> _Your goal_:
The response must be the exact lines from the line holding "luxo, mas sim" through the end of the entries, with no pictures and nothing else.

> _Exercise materials_:
<<<<

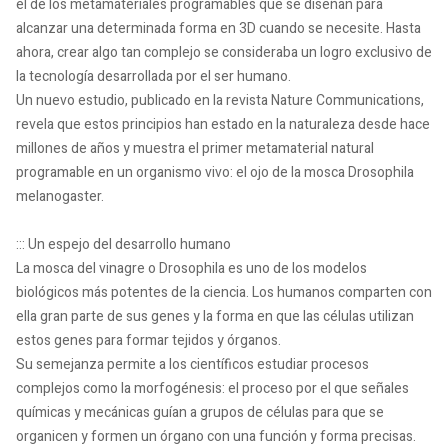
el de los metamateriales programables que se diseñan para
alcanzar una determinada forma en 3D cuando se necesite. Hasta
ahora, crear algo tan complejo se consideraba un logro exclusivo de
la tecnología desarrollada por el ser humano.
Un nuevo estudio, publicado en la revista Nature Communications,
revela que estos principios han estado en la naturaleza desde hace
millones de años y muestra el primer metamaterial natural
programable en un organismo vivo: el ojo de la mosca Drosophila
melanogaster.
::: Un espejo del desarrollo humano
La mosca del vinagre o Drosophila es uno de los modelos
biológicos más potentes de la ciencia. Los humanos comparten con
ella gran parte de sus genes y la forma en que las células utilizan
estos genes para formar tejidos y órganos.
Su semejanza permite a los científicos estudiar procesos
complejos como la morfogénesis: el proceso por el que señales
químicas y mecánicas guían a grupos de células para que se
organicen y formen un órgano con una función y forma precisas.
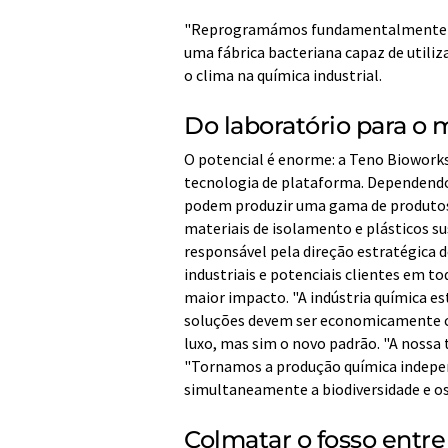
"Reprogramámos fundamentalmente o m
uma fábrica bacteriana capaz de utiliz
o clima na química industrial.
Do laboratório para o
O potencial é enorme: a Teno Biowork
tecnologia de plataforma. Dependend
podem produzir uma gama de produtos,
materiais de isolamento e plásticos s
responsável pela direção estratégica 
industriais e potenciais clientes em t
maior impacto. "A indústria química es
soluções devem ser economicamente co
luxo, mas sim o novo padrão. "A nossa
"Tornamos a produção química indepe
simultaneamente a biodiversidade e os 
Colmatar o fosso entre 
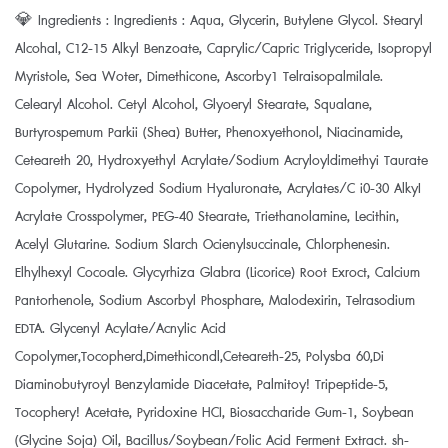
💎 Ingredients : Ingredients : Aqua, Glycerin, Butylene Glycol. Stearyl
Alcohal, C12-15 Alkyl Benzoate, Caprylic/Capric Triglyceride, Isopropyl
Myristole, Sea Woter, Dimethicone, Ascorby1 Telraisopalmilale.
Celearyl Alcohol. Cetyl Alcohol, Glyoeryl Stearate, Squalane,
Burtyrospemum Parkii (Shea) Butter, Phenoxyethonol, Niacinamide,
Ceteareth 20, Hydroxyethyl Acrylate/Sodium Acryloyldimethyi Taurate
Copolymer, Hydrolyzed Sodium Hyaluronate, Acrylates/C i0-30 AlkyI
Acrylate Crosspolymer, PEG-40 Stearate, Triethanolamine, Lecithin,
Acelyl Glutarine. Sodium Slarch Ocienylsuccinale, Chlorphenesin.
Elhylhexyl Cocoale. Glycyrhiza Glabra (Licorice) Root Exroct, Calcium
Pantorhenole, Sodium Ascorbyl Phosphare, Malodexirin, Telrasodium
EDTA. Glycenyl Acylate/Acnylic Acid
Copolymer,Tocopherd,Dimethicondl,Ceteareth-25, Polysba 60,Di
Diaminobutyroyl Benzylamide Diacetate, Palmitoy! Tripeptide-5,
Tocophery! Acetate, Pyridoxine HCI, Biosaccharide Gum-1, Soybean
(Glycine Soja) Oil, Bacillus/Soybean/Folic Acid Ferment Extract. sh-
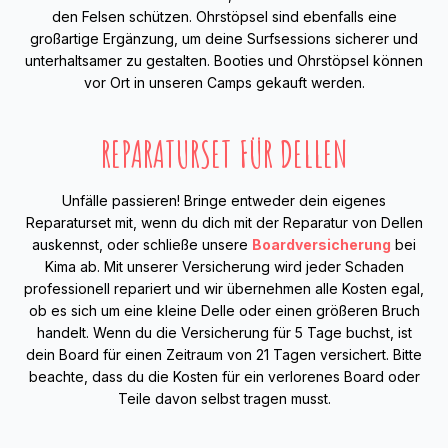
den Felsen schützen. Ohrstöpsel sind ebenfalls eine
großartige Ergänzung, um deine Surfsessions sicherer und
unterhaltsamer zu gestalten. Booties und Ohrstöpsel können
vor Ort in unseren Camps gekauft werden.
REPARATURSET FÜR DELLEN
Unfälle passieren! Bringe entweder dein eigenes
Reparaturset mit, wenn du dich mit der Reparatur von Dellen
auskennst, oder schließe unsere
Boardversicherung
bei
Kima ab. Mit unserer Versicherung wird jeder Schaden
professionell repariert und wir übernehmen alle Kosten egal,
ob es sich um eine kleine Delle oder einen größeren Bruch
handelt. Wenn du die Versicherung für 5 Tage buchst, ist
dein Board für einen Zeitraum von 21 Tagen versichert. Bitte
beachte, dass du die Kosten für ein verlorenes Board oder
Teile davon selbst tragen musst.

>>>>

> _Final answer_:
luxo, mas sim o novo padrão. "A nossa
"Tornamos a produção química indepe
simultaneamente a biodiversidade e os 
Colmatar o fosso entre 
💎 Ingredients : Ingredients : Aqua, Glycerin, Butylene Glycol. Stearyl
Alcohal, C12-15 Alkyl Benzoate, Caprylic/Capric Triglyceride, Isopropyl
Myristole, Sea Woter, Dimethicone, Ascorby1 Telraisopalmilale.
Celearyl Alcohol. Cetyl Alcohol, Glyoeryl Stearate, Squalane,
Burtyrospemum Parkii (Shea) Butter, Phenoxyethonol, Niacinamide,
Ceteareth 20, Hydroxyethyl Acrylate/Sodium Acryloyldimethyi Taurate
Copolymer, Hydrolyzed Sodium Hyaluronate, Acrylates/C i0-30 AlkyI
Acrylate Crosspolymer, PEG-40 Stearate, Triethanolamine, Lecithin,
Acelyl Glutarine. Sodium Slarch Ocienylsuccinale, Chlorphenesin.
Elhylhexyl Cocoale. Glycyrhiza Glabra (Licorice) Root Exroct, Calcium
Pantorhenole, Sodium Ascorbyl Phosphare, Malodexirin, Telrasodium
EDTA. Glycenyl Acylate/Acnylic Acid
Copolymer,Tocopherd,Dimethicondl,Ceteareth-25, Polysba 60,Di
Diaminobutyroyl Benzylamide Diacetate, Palmitoy! Tripeptide-5,
Tocophery! Acetate, Pyridoxine HCI, Biosaccharide Gum-1, Soybean
(Glycine Soja) Oil, Bacillus/Soybean/Folic Acid Ferment Extract. sh-
den Felsen schützen. Ohrstöpsel sind ebenfalls eine
großartige Ergänzung, um deine Surfsessions sicherer und
unterhaltsamer zu gestalten. Booties und Ohrstöpsel können
vor Ort in unseren Camps gekauft werden.
REPARATURSET FÜR DELLEN
Unfälle passieren! Bringe entweder dein eigenes
Reparaturset mit, wenn du dich mit der Reparatur von Dellen
auskennst, oder schließe unsere
Boardversicherung
bei
Kima ab. Mit unserer Versicherung wird jeder Schaden
professionell repariert und wir übernehmen alle Kosten egal,
ob es sich um eine kleine Delle oder einen größeren Bruch
handelt. Wenn du die Versicherung für 5 Tage buchst, ist
dein Board für einen Zeitraum von 21 Tagen versichert. Bitte
beachte, dass du die Kosten für ein verlorenes Board oder
Teile davon selbst tragen musst.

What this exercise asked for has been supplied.